_The problem_
Copy out every line of the material that follows verbatim, leaving the pictures out.

_Stored data_
********

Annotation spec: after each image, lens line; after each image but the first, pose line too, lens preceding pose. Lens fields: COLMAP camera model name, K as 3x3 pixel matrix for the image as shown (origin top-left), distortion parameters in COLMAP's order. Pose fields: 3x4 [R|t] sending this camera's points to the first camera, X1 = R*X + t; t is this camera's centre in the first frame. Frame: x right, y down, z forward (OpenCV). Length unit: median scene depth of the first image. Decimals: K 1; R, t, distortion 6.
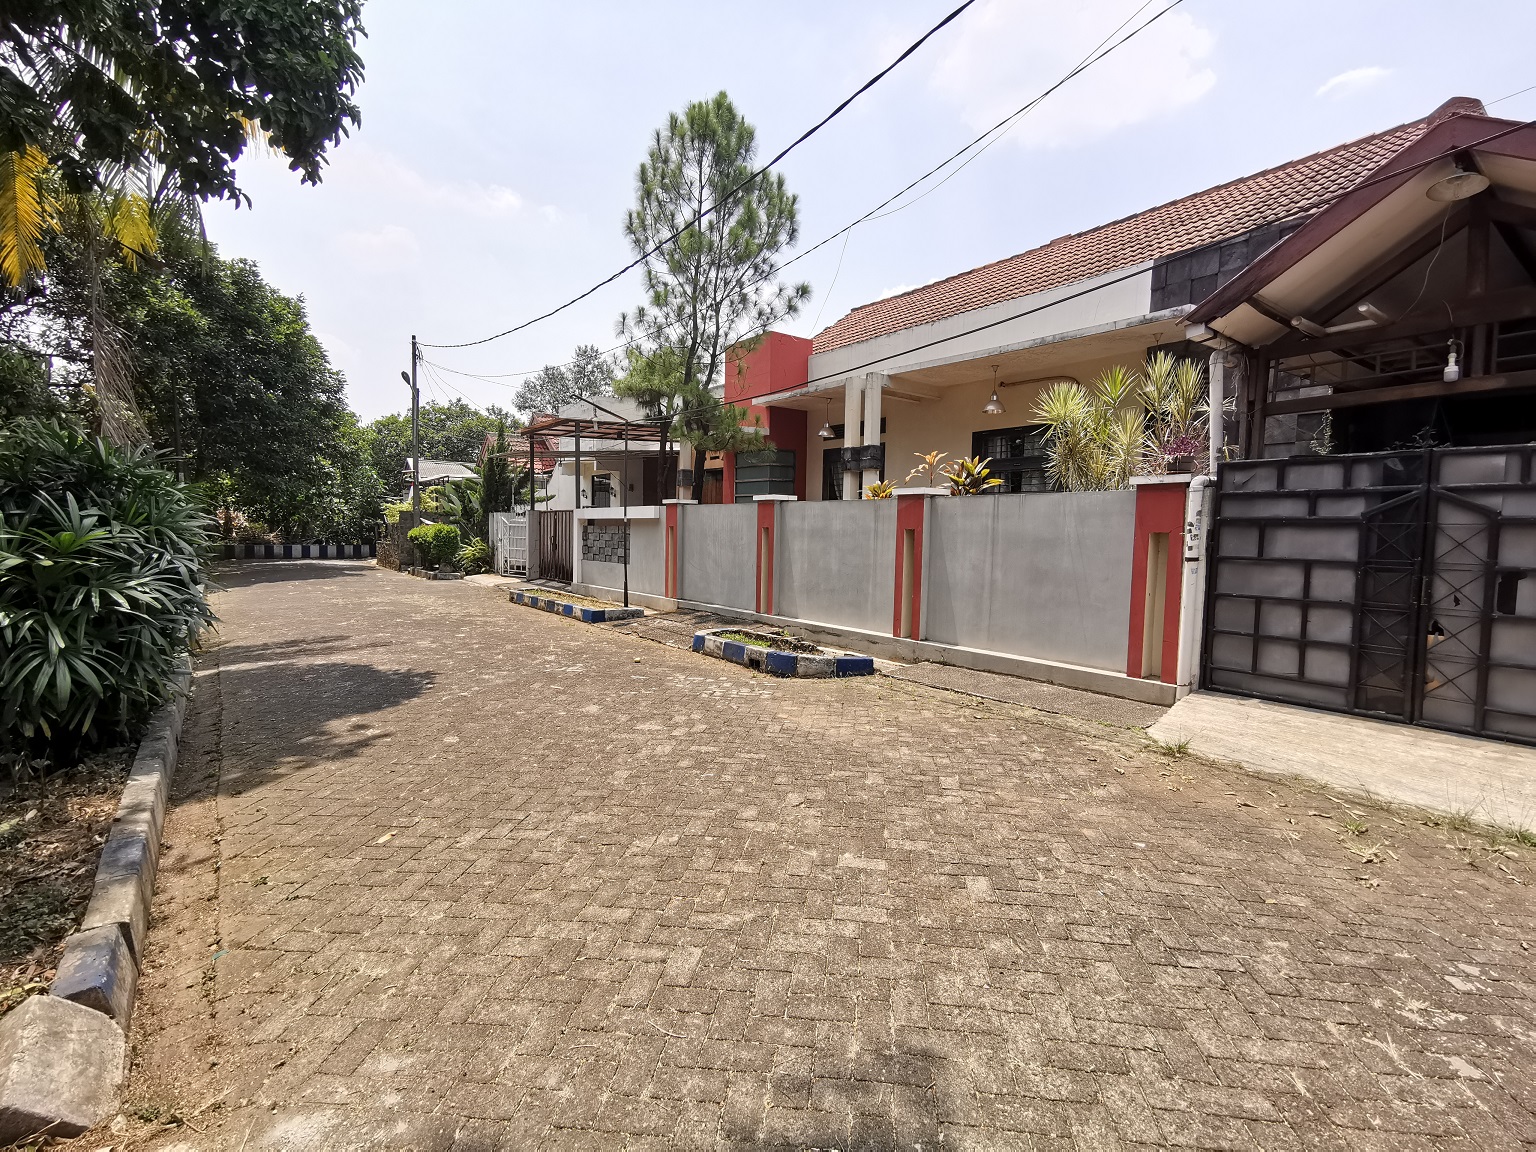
lens RADIAL K [[710.3, 0, 765.1], [0, 710.3, 579.6], [0, 0, 1]] dist [0.016349, -0.004321]
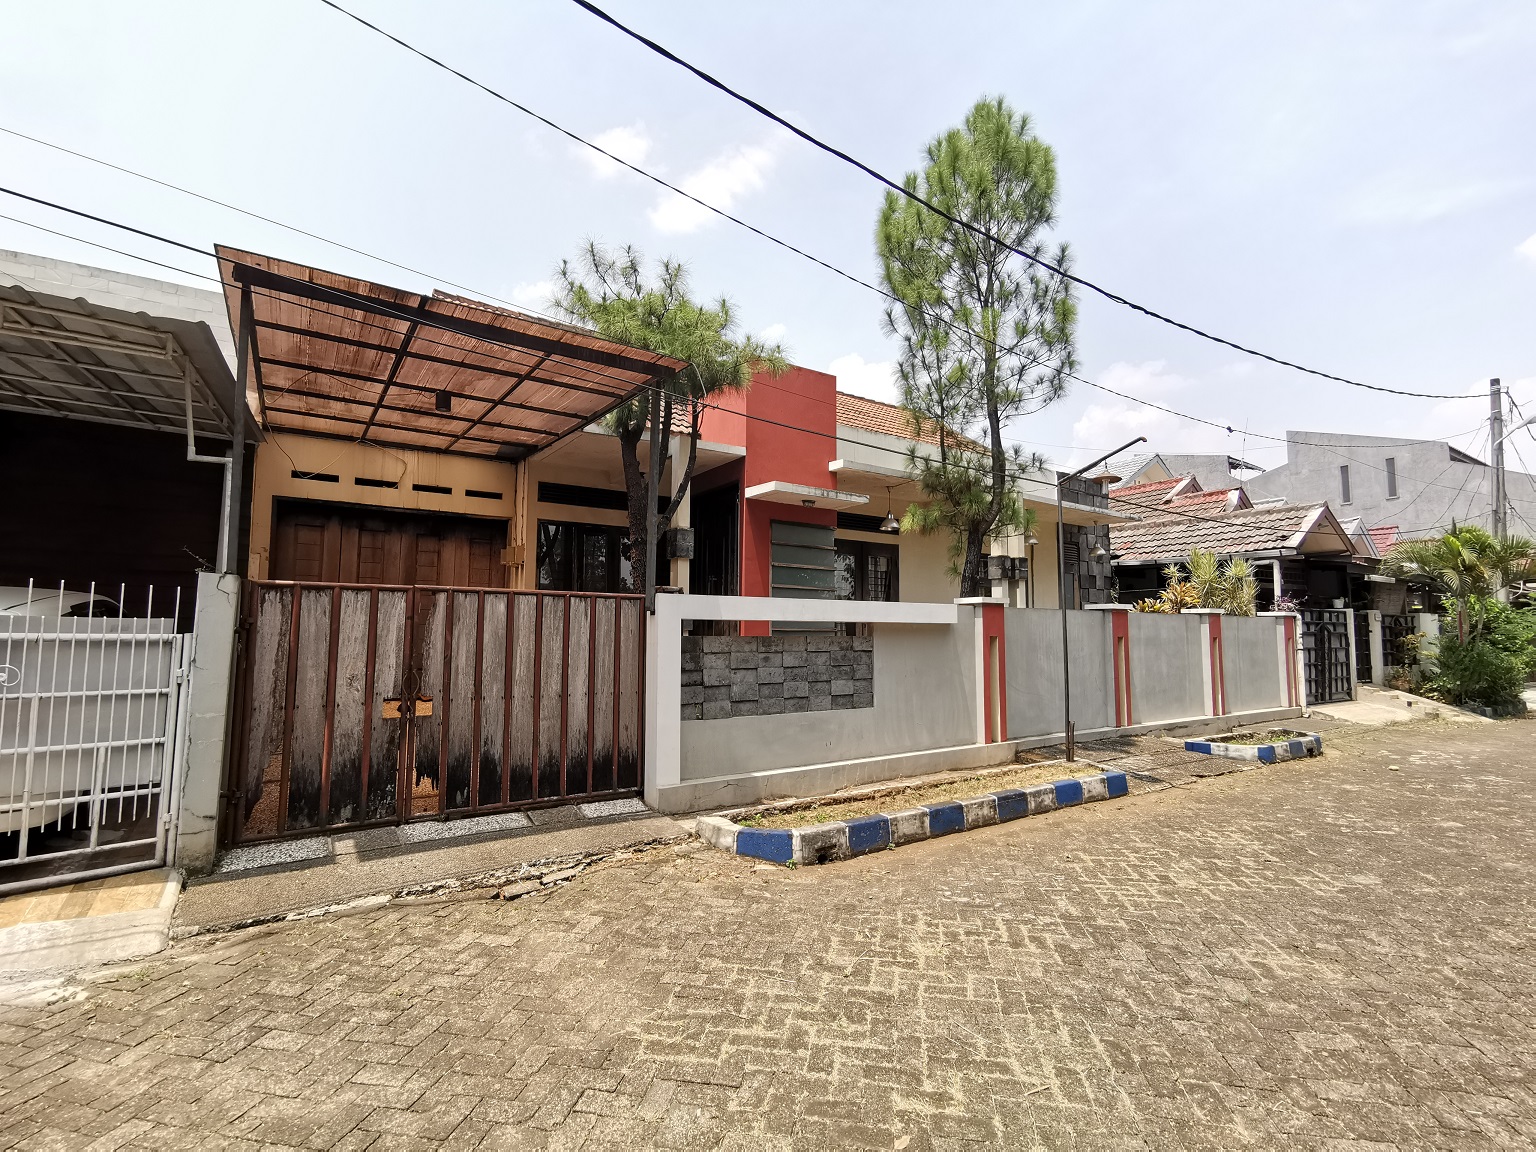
lens RADIAL K [[710.3, 0, 765.1], [0, 710.3, 579.6], [0, 0, 1]] dist [0.016349, -0.004321]
pose [[0.062027, 0.061426, 0.996182, -1.813321], [0.065971, 0.995669, -0.065502, -0.214544], [-0.995892, 0.069782, 0.057706, 2.557083]]
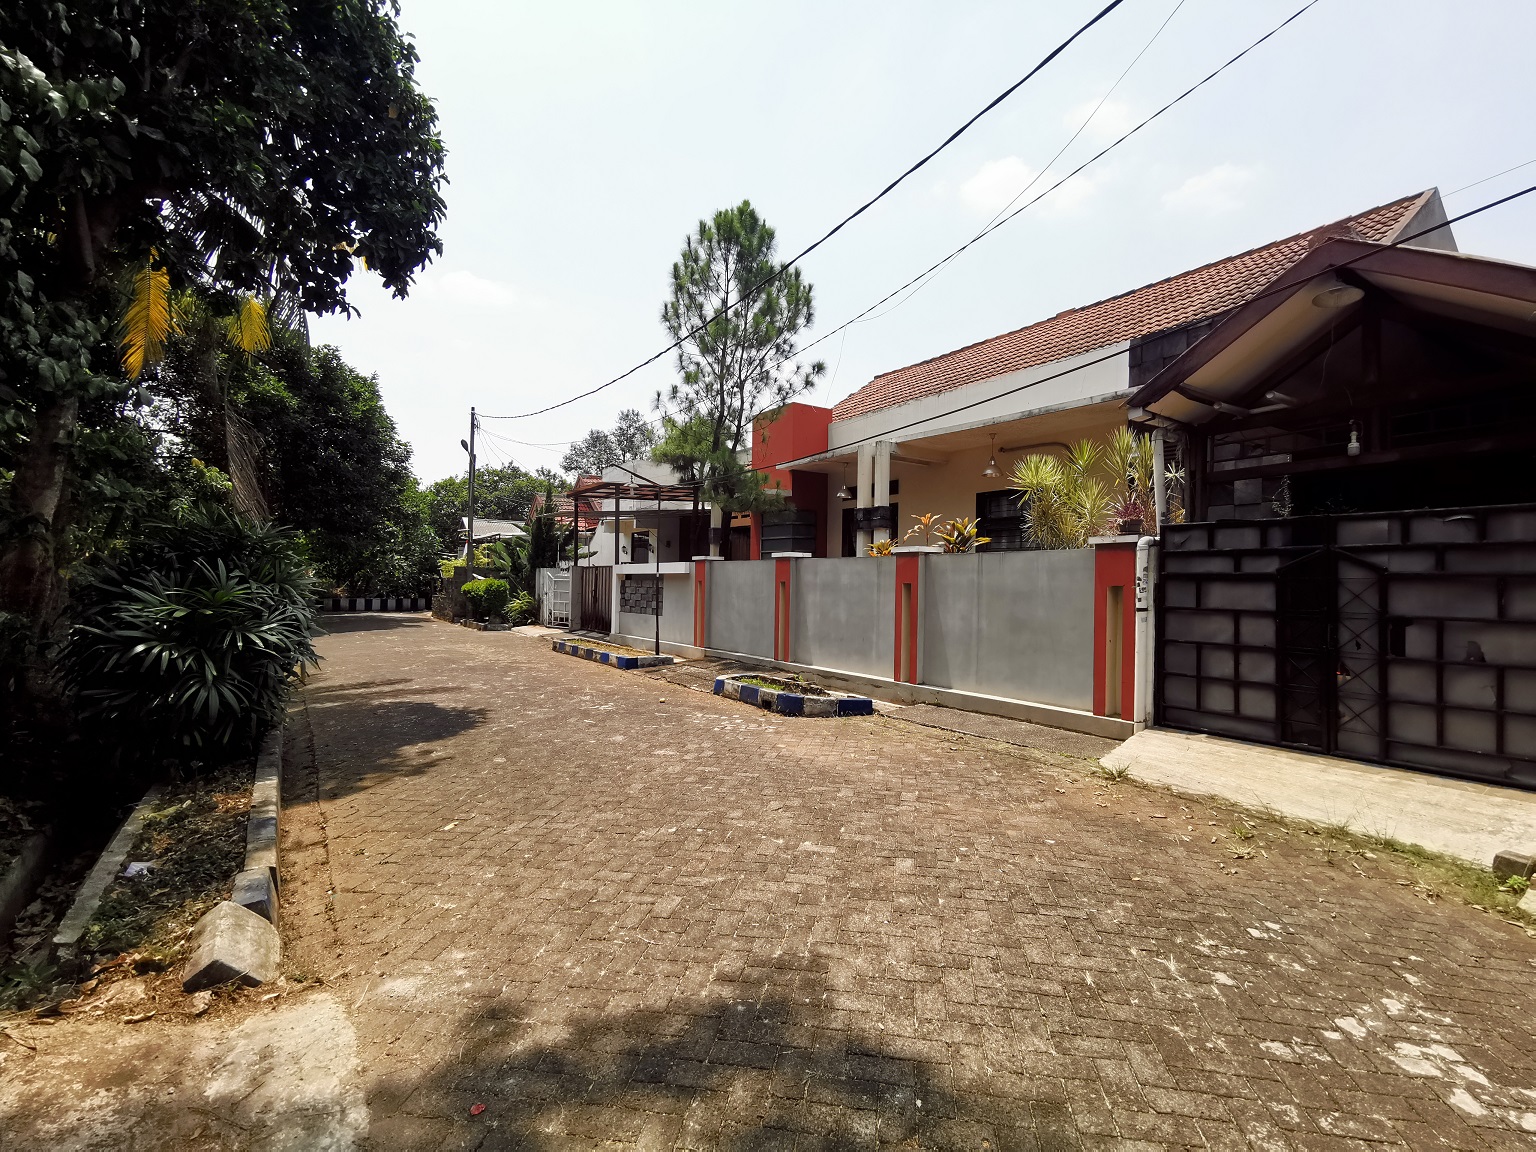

********

_Response for this exercise_
Annotation spec: after each image, lens line; after each image but the first, pose line too, lens preceding pose. Lens fields: COLMAP camera model name, K as 3x3 pixel matrix for the image as shown (origin top-left), distortion parameters in COLMAP's order. Pose fields: 3x4 [R|t] sending this camera's points to the first camera, X1 = R*X + t; t is this camera's centre in the first frame. Frame: x right, y down, z forward (OpenCV). Length unit: median scene depth of the first image. Decimals: K 1; R, t, distortion 6.
lens RADIAL K [[710.3, 0, 765.1], [0, 710.3, 579.6], [0, 0, 1]] dist [0.016349, -0.004321]
lens RADIAL K [[710.3, 0, 765.1], [0, 710.3, 579.6], [0, 0, 1]] dist [0.016349, -0.004321]
pose [[0.062027, 0.061426, 0.996182, -1.813321], [0.065971, 0.995669, -0.065502, -0.214544], [-0.995892, 0.069782, 0.057706, 2.557083]]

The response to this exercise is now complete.